TIP: Consider carefully what the ‘default’ empty hash table using separate chaining would look like. Every position in your array should be an empty linkedList not an empty space. If set up correctly, adding any item is as easy as a linkedList add()
!
Given a hash table, a query, and a hash function, find_chain()
should return the number of steps it took to find the query using separate chaining (or -1 if the query is not found). When counting the number of steps, remember that looking at the head of a list is the first step.
Consider: What relationship exists between the distribution of our inputs at different hash values and the overall runtime?
NOTE: In all of these functions, one of the input itself is a function. To go full circle to the earliest days of the class, everything in Python is an object – including functions! We haven’t seen this in a while so this is a nice review.
Part 2: Linear Probing
# INPUT:
# inList, A list of strings
# hash, A hash function that will always be h1, h2, or h3 (given hash functions)
# m, An integer defining the size of the output list
# OUTPUT:
# A hash table as a list hashed with linear probing
# That is to say it is a list where every index is a string that hashed (with linear probing)
# to that specific index. If there is no string stored at that index, it has the value None
def hash_linear(inList, hash, m):
# INPUT:
# ht, A hash table of size m (produced by hash_linear)
# query, The string being searched for
# hash, A hash function (provided as h1, h2, or h3)
# m, An integer defining the size of the output list
# OUTPUT:
# An integer denoting the number of steps it took to find the query
# OR -1 if query was not found.
def find_linear(ht, query, hash, m):
Linear probing resolves a hash collision at an index i by attempting to store the value at position i+1 (and repeating until an open space has been found). You should implement both hash_linear()
and find_linear()
to take an arbitrary hash function as input and resolve hash collisions using linear probing.
HINT: There were THREE possible break conditions for a probing-based search strategy. Do you remember what those are? Refer back to the lecture (or lab) slides if you can’t remember!
Part 3: Double Hashing
# INPUT:
# inList, A list of strings
# hash1, A hash function that will always be h1, h2, or h3 (given hash functions)
# hash2, A hash function that will always be h1, h2, or h3 (but different from h1)
# m, An integer defining the size of the output list
# OUTPUT:
# A hash table as a list hashed with linear probing
# That is to say it is a list where every index is a string that hashed (with linear probing)
# to that specific index. If there is no string stored at that index, it has the value None
def hash_double(inList, hash1, hash2, m):
# INPUT:
# inList, A list of strings
# query, The string being searched for
# hash1, A hash function that will always be h1, h2, or h3 (given hash functions)
# hash2, A hash function that will always be h1, h2, or h3 (but different from h1)
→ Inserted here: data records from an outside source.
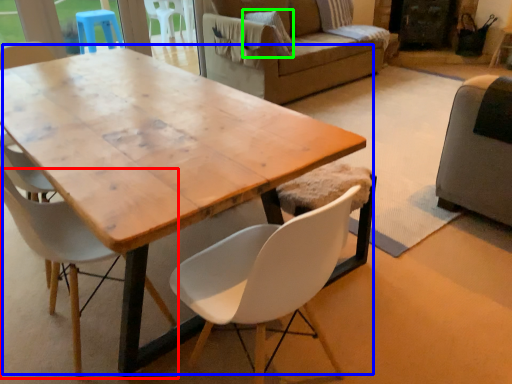
Question: Which object is positioned farthest from chair (highlighted by a red box)? Select from coffee table (highlighted by a blue box) and pillow (highlighted by a green box).

Choices:
 (A) coffee table
 (B) pillow

Answer: (B)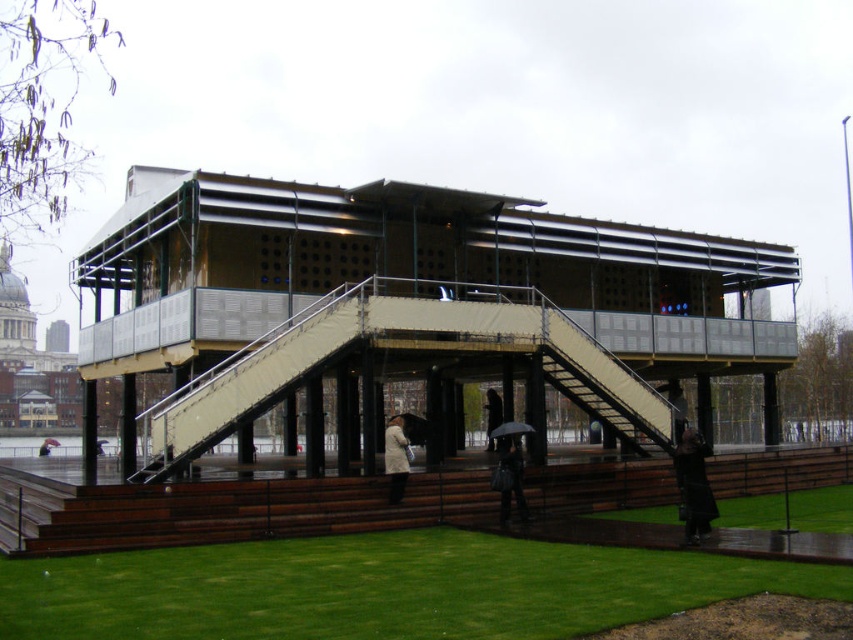
You are planning to host a small outdoor event and need to place a 2x3 meter tent. Given the green lawn at lower center and the light beige fabric coat at center, which area can accommodate the tent without overlapping any objects?

The green lawn at lower center is bigger than the light beige fabric coat at center, so the tent can be placed on the green lawn at lower center as it has more space.

Based on the photo, you are planning to host a small event in the park and need to place a 2.5 meter wide tent. You see the green lawn at lower center and the light beige fabric coat at center. Which area can accommodate the tent without exceeding its width?

The green lawn at lower center has a larger width than the light beige fabric coat at center, so the tent can be placed on the green lawn at lower center as it has sufficient width to accommodate the 2.5 meter wide tent.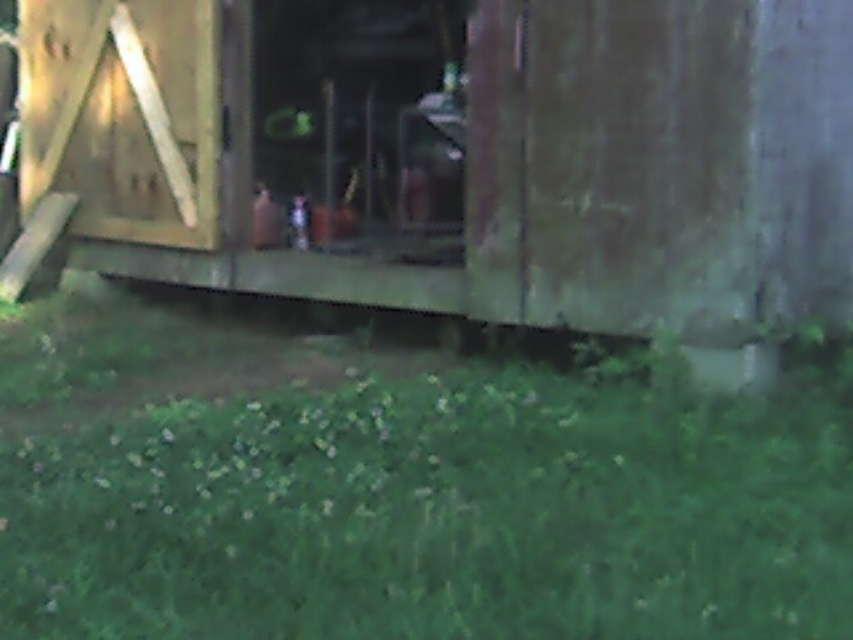
Is green grass at lower center taller than wooden hut at center?

No, green grass at lower center is not taller than wooden hut at center.

From the picture: Is green grass at lower center above wooden hut at center?

Incorrect, green grass at lower center is not positioned above wooden hut at center.

This screenshot has width=853, height=640. Describe the element at coordinates (405, 477) in the screenshot. I see `green grass at lower center` at that location.

Find the location of a particular element. This screenshot has width=853, height=640. green grass at lower center is located at coordinates (405, 477).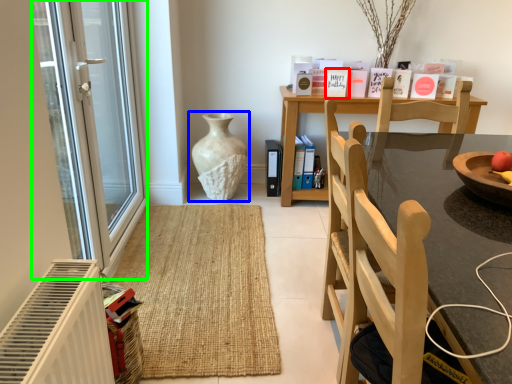
Question: Estimate the real-world distances between objects in this image. Which object is farther from book (highlighted by a red box), vase (highlighted by a blue box) or glass door (highlighted by a green box)?

Choices:
 (A) vase
 (B) glass door

Answer: (B)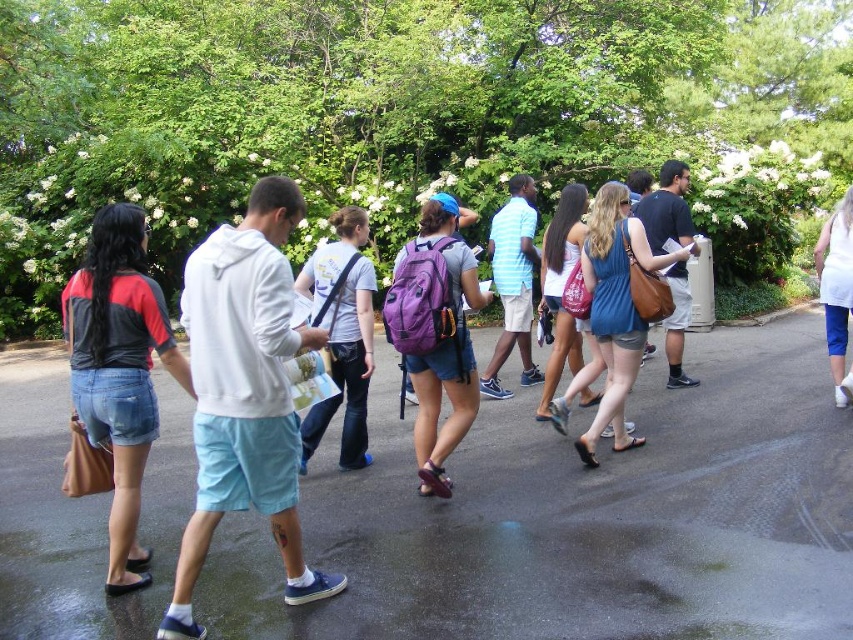
Who is positioned more to the left, white matte hoodie at center or denim shorts at left?

denim shorts at left is more to the left.

Find the location of a particular element. The width and height of the screenshot is (853, 640). white matte hoodie at center is located at coordinates click(244, 394).

Which is below, glossy asphalt pavement at center or purple matte backpack at center?

glossy asphalt pavement at center is lower down.

Who is positioned more to the right, glossy asphalt pavement at center or purple matte backpack at center?

From the viewer's perspective, purple matte backpack at center appears more on the right side.

Does point (230, 637) lie in front of point (426, 244)?

Yes, point (230, 637) is in front of point (426, 244).

Locate an element on the screen. glossy asphalt pavement at center is located at coordinates (582, 518).

Can you confirm if denim shorts at left is positioned to the right of purple matte backpack at center?

In fact, denim shorts at left is to the left of purple matte backpack at center.

Locate an element on the screen. denim shorts at left is located at coordinates (119, 369).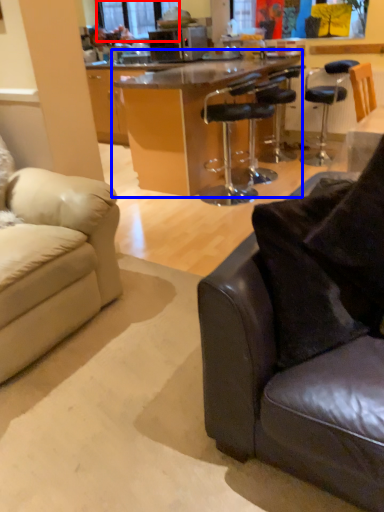
Question: Which of the following is the farthest to the observer, window screen (highlighted by a red box) or table (highlighted by a blue box)?

Choices:
 (A) window screen
 (B) table

Answer: (A)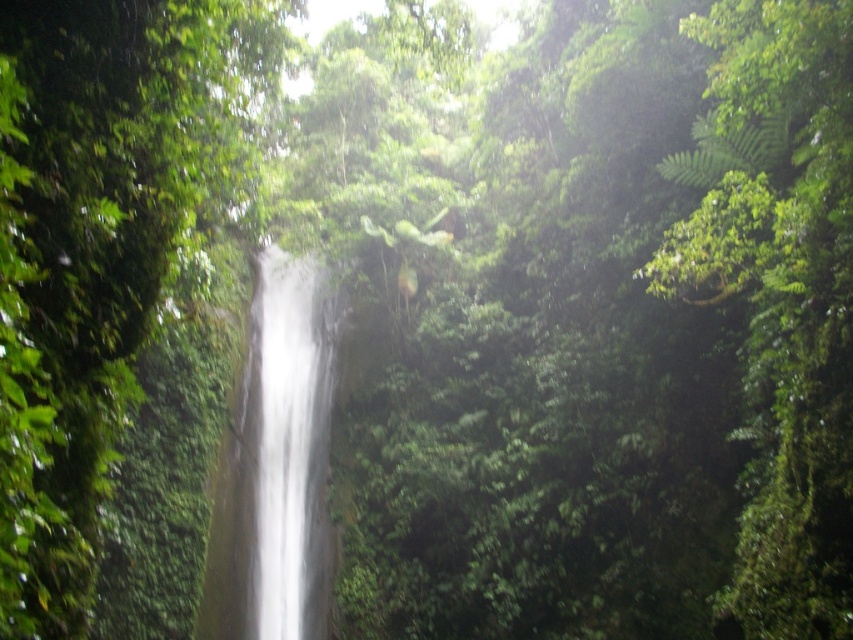
Who is shorter, green leafy tree at center or green leafy tree at right?

green leafy tree at center is shorter.

Is green leafy tree at center positioned before green leafy tree at right?

Yes, green leafy tree at center is closer to the viewer.

What do you see at coordinates (102, 246) in the screenshot? This screenshot has width=853, height=640. I see `green leafy tree at center` at bounding box center [102, 246].

Locate an element on the screen. This screenshot has width=853, height=640. green leafy tree at center is located at coordinates (102, 246).

Does green leafy tree at center have a greater width compared to white smooth waterfall at center?

Incorrect, green leafy tree at center's width does not surpass white smooth waterfall at center's.

Does point (117, 410) come in front of point (227, 449)?

Yes.

The width and height of the screenshot is (853, 640). I want to click on green leafy tree at center, so click(102, 246).

Between green leafy tree at right and white smooth waterfall at center, which one has less height?

white smooth waterfall at center is shorter.

Is green leafy tree at right shorter than white smooth waterfall at center?

In fact, green leafy tree at right may be taller than white smooth waterfall at center.

Who is more distant from viewer, (711, 141) or (326, 403)?

The point (326, 403) is more distant.

This screenshot has width=853, height=640. Find the location of `green leafy tree at right`. green leafy tree at right is located at coordinates (779, 294).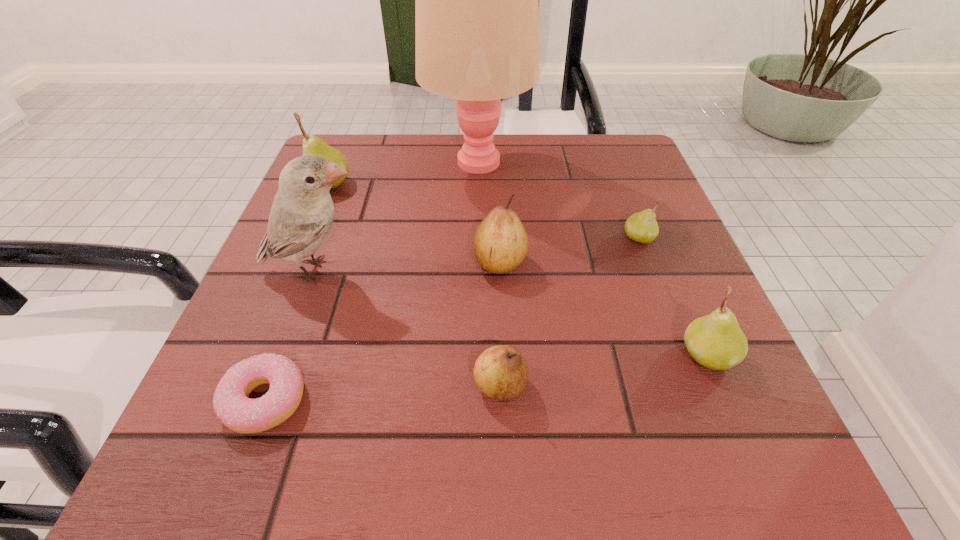
This screenshot has height=540, width=960. I want to click on vacant space in between the second farthest green pear and the pink lampshade, so click(558, 200).

At what (x,y) coordinates should I click in order to perform the action: click on vacant space that's between the smallest green pear and the bigger brown pear. Please return your answer as a coordinate pair (x, y). The height and width of the screenshot is (540, 960). Looking at the image, I should click on (569, 250).

The height and width of the screenshot is (540, 960). I want to click on the second closest object to the second nearest green pear, so click(x=476, y=0).

Locate an element on the screen. This screenshot has height=540, width=960. object that is the sixth closest to the second biggest green pear is located at coordinates (231, 403).

This screenshot has height=540, width=960. In order to click on pear object that ranks as the fourth closest to the smaller brown pear in this screenshot , I will do point(312,145).

Image resolution: width=960 pixels, height=540 pixels. I want to click on pear identified as the second closest to the white bird, so click(x=500, y=243).

Find the location of a particular element. The width and height of the screenshot is (960, 540). green pear that is the second nearest to the tallest object is located at coordinates (642, 227).

At what (x,y) coordinates should I click in order to perform the action: click on the closest green pear to the nearest green pear. Please return your answer as a coordinate pair (x, y). This screenshot has height=540, width=960. Looking at the image, I should click on (642, 227).

This screenshot has width=960, height=540. I want to click on blank space that satisfies the following two spatial constraints: 1. at the face of the nearer brown pear; 2. on the right side of the white bird, so click(276, 385).

Find the location of a particular element. vacant space that satisfies the following two spatial constraints: 1. on the back side of the farther brown pear; 2. on the right side of the nearer brown pear is located at coordinates [x=496, y=262].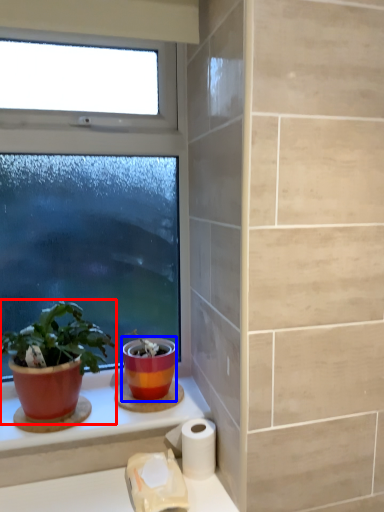
Question: Which object appears closest to the camera in this image, houseplant (highlighted by a red box) or flowerpot (highlighted by a blue box)?

Choices:
 (A) houseplant
 (B) flowerpot

Answer: (A)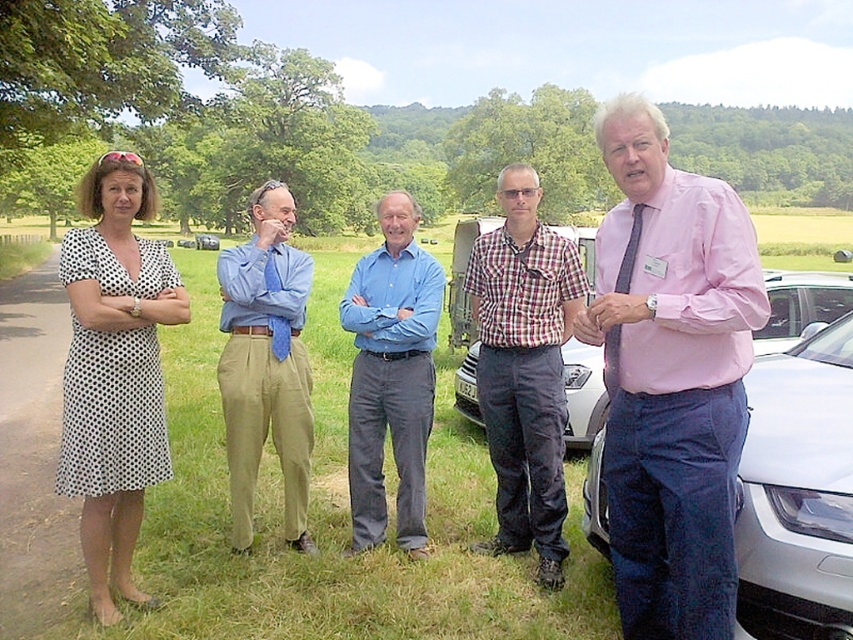
Is point (576, 296) positioned after point (212, 237)?

That is False.

Describe the element at coordinates (524, 368) in the screenshot. This screenshot has width=853, height=640. I see `plaid shirt at center` at that location.

Does point (525, 208) come behind point (196, 236)?

No.

I want to click on plaid shirt at center, so click(x=524, y=368).

Which of these two, white dotted dress at left or white metallic car at right, stands shorter?

white dotted dress at left is shorter.

Is white dotted dress at left wider than white metallic car at right?

In fact, white dotted dress at left might be narrower than white metallic car at right.

Between point (122, 586) and point (786, 284), which one is positioned in front?

Point (122, 586) is in front.

Identify the location of white dotted dress at left. This screenshot has height=640, width=853. (114, 371).

Can you confirm if blue cotton shirt at center is smaller than white metallic car at right?

Correct, blue cotton shirt at center occupies less space than white metallic car at right.

Measure the distance between blue cotton shirt at center and camera.

3.94 meters

Image resolution: width=853 pixels, height=640 pixels. In order to click on blue cotton shirt at center in this screenshot , I will do `click(392, 376)`.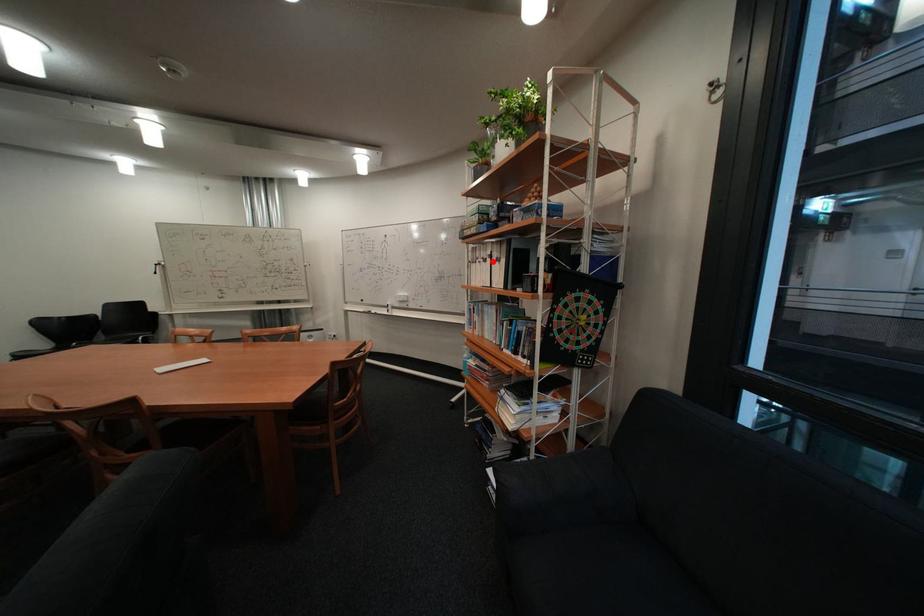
# m, An integer defining the size of the output list
# OUTPUT:
# An integer denoting the number of steps it took to find the query
# OR -1 if query was not found.
def find_double(ht, query, hash1, hash2, m):
Double hashing attempts to reduce the frequency of repeated hash collisions by giving each unique object a different pattern for resolving collisions based on a second hash h2. While this is significantly better in practice, to use this correctly we need our hash functions to be good – which they arent. Put more plainly, it is entirely possible for an object to be impossible to insert despite having open positions still in the hash table. For example, if my hash table is full on even indices (0, 2, 4, 6, …) and both h1 and h2 are even numbers, I will infinite loop despite having potential open spaces at odd indices.
To compensate, when inserting and finding into the hash table, you should break any operation after attempting to insert or find m
times. Failure to do this will likely break the autograder with a timeout error as there are randomly generated strings in these tests that may unpredictably result in this behavior.